Pictures with circuit source files:
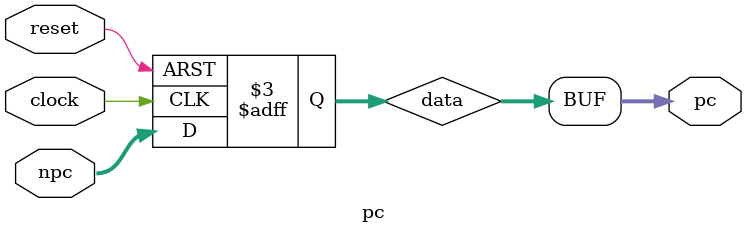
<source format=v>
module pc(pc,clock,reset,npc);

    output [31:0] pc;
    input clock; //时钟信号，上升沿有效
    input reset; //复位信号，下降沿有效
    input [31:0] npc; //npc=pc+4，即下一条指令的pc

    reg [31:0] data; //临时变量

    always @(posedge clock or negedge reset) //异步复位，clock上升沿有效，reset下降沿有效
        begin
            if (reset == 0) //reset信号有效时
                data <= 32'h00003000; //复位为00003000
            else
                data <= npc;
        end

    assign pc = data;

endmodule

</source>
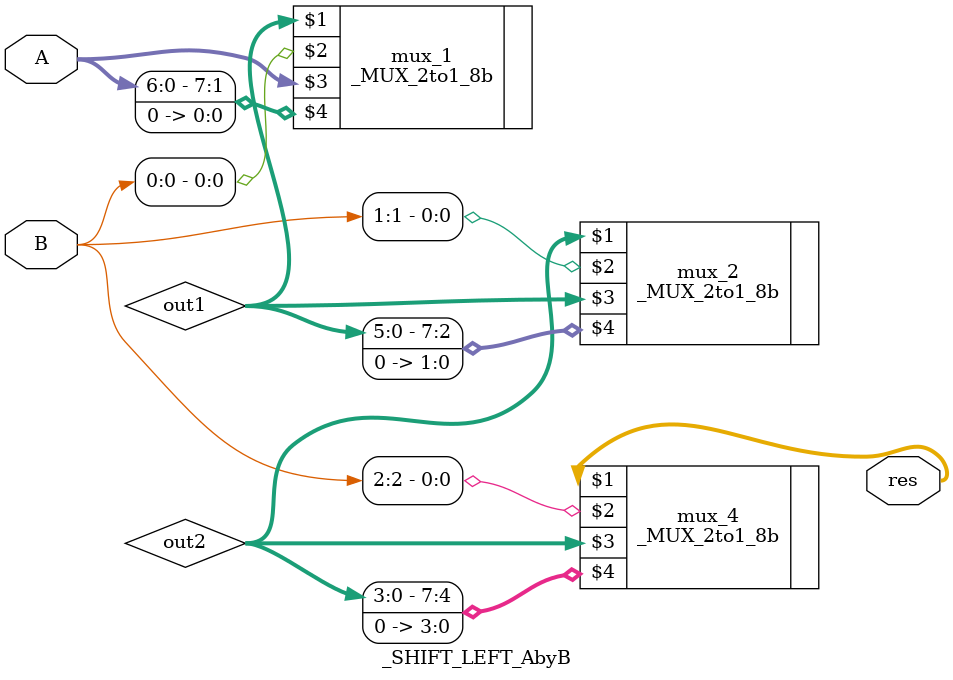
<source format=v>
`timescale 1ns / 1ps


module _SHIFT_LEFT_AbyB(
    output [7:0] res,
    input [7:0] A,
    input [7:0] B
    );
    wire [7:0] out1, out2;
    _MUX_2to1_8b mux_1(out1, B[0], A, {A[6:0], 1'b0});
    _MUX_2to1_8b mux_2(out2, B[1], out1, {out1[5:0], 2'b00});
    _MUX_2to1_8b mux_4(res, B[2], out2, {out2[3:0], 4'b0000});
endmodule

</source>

▶ [What to do]:
Give every entry again as it is, dropping its pictures.

▶ [Response to this exercise]:
<source format=v>
module pc(pc,clock,reset,npc);

    output [31:0] pc;
    input clock; //时钟信号，上升沿有效
    input reset; //复位信号，下降沿有效
    input [31:0] npc; //npc=pc+4，即下一条指令的pc

    reg [31:0] data; //临时变量

    always @(posedge clock or negedge reset) //异步复位，clock上升沿有效，reset下降沿有效
        begin
            if (reset == 0) //reset信号有效时
                data <= 32'h00003000; //复位为00003000
            else
                data <= npc;
        end

    assign pc = data;

endmodule

</source>
<source format=v>
`timescale 1ns / 1ps


module _SHIFT_LEFT_AbyB(
    output [7:0] res,
    input [7:0] A,
    input [7:0] B
    );
    wire [7:0] out1, out2;
    _MUX_2to1_8b mux_1(out1, B[0], A, {A[6:0], 1'b0});
    _MUX_2to1_8b mux_2(out2, B[1], out1, {out1[5:0], 2'b00});
    _MUX_2to1_8b mux_4(res, B[2], out2, {out2[3:0], 4'b0000});
endmodule

</source>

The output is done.